═══ Page extract

He was standing on a chair in front of an open window rocking back and forth thinking ‘just let go.’ Somehow he found the strength to step down and search for incentive to go on.
Until the urge to kill himself passed, Billy Mills kept writing ‘Gold medal, 10,000 meter run, believe, believe, believe.’
Mills almost let other people’s perceptions defeat him that day, but he held on and became the 1964 Olympic gold medalist in the 10,000 meter run.
Overcoming hardships seems to be what Mills spent much of his life doing and during his keynote speech in Glenbrook Gymnasium on Nov. 7, he told a large audience what he had conquered and the perceptions he has defeated.
Being half Sioux Indian and half Caucasian, Mills never felt he belonged on Pine Ridge Reservation in North Dakota where he was born, or off it, in the white world.

══════
═══ Data excerpt

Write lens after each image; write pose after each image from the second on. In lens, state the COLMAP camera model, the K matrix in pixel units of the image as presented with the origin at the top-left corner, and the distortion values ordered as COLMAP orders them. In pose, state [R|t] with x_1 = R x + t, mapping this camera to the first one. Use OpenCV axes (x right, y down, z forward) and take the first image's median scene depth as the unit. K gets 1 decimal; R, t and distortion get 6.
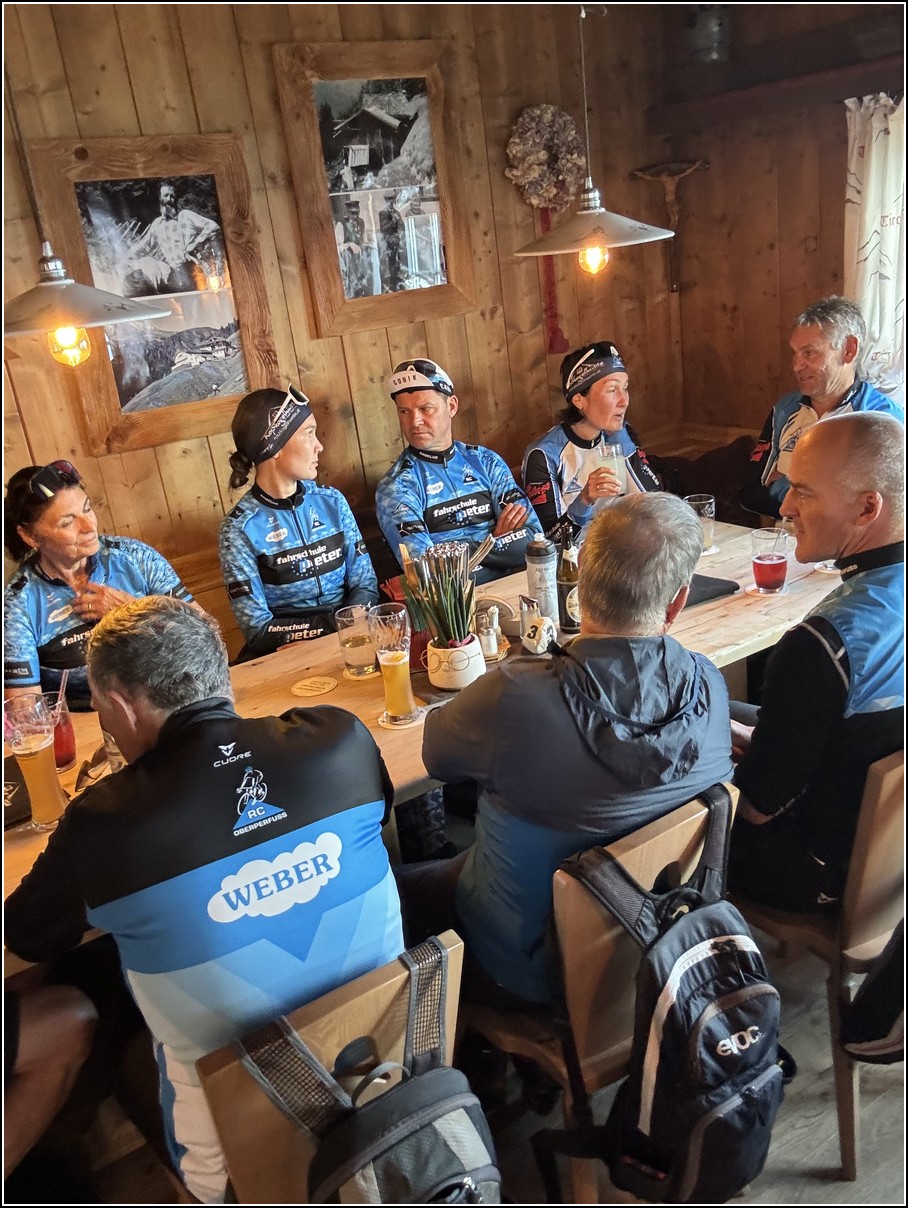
lens RADIAL K [[1079.6, 0, 453.1], [0, 1079.6, 602.7], [0, 0, 1]] dist [0.069272, -0.050151]
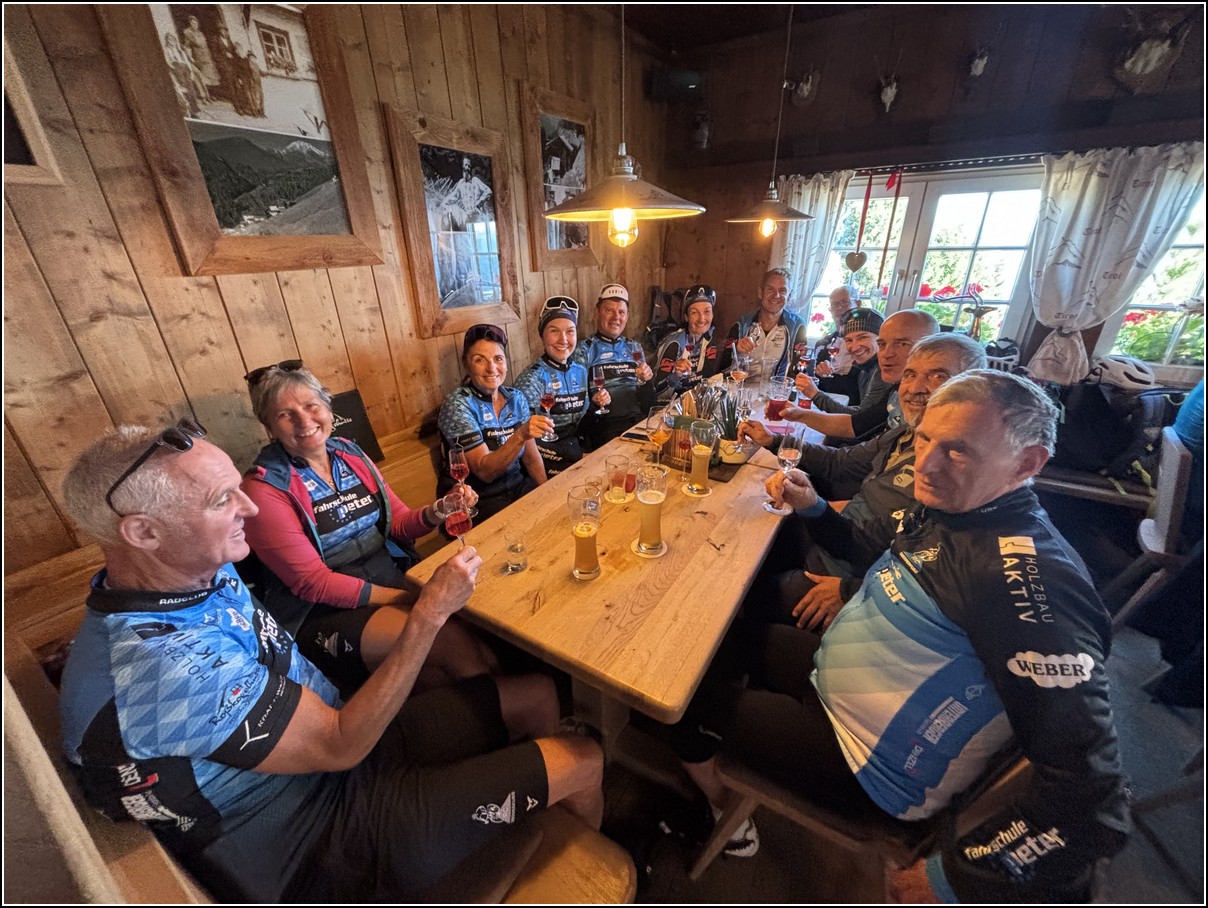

══════

## Work to be completed
In the Billy Mills article, which event did Mills win at the 1964 Olympics? The lines above are separate material and are unrelated to the Billy Mills article.

## Answer box
The 10,000 meter run.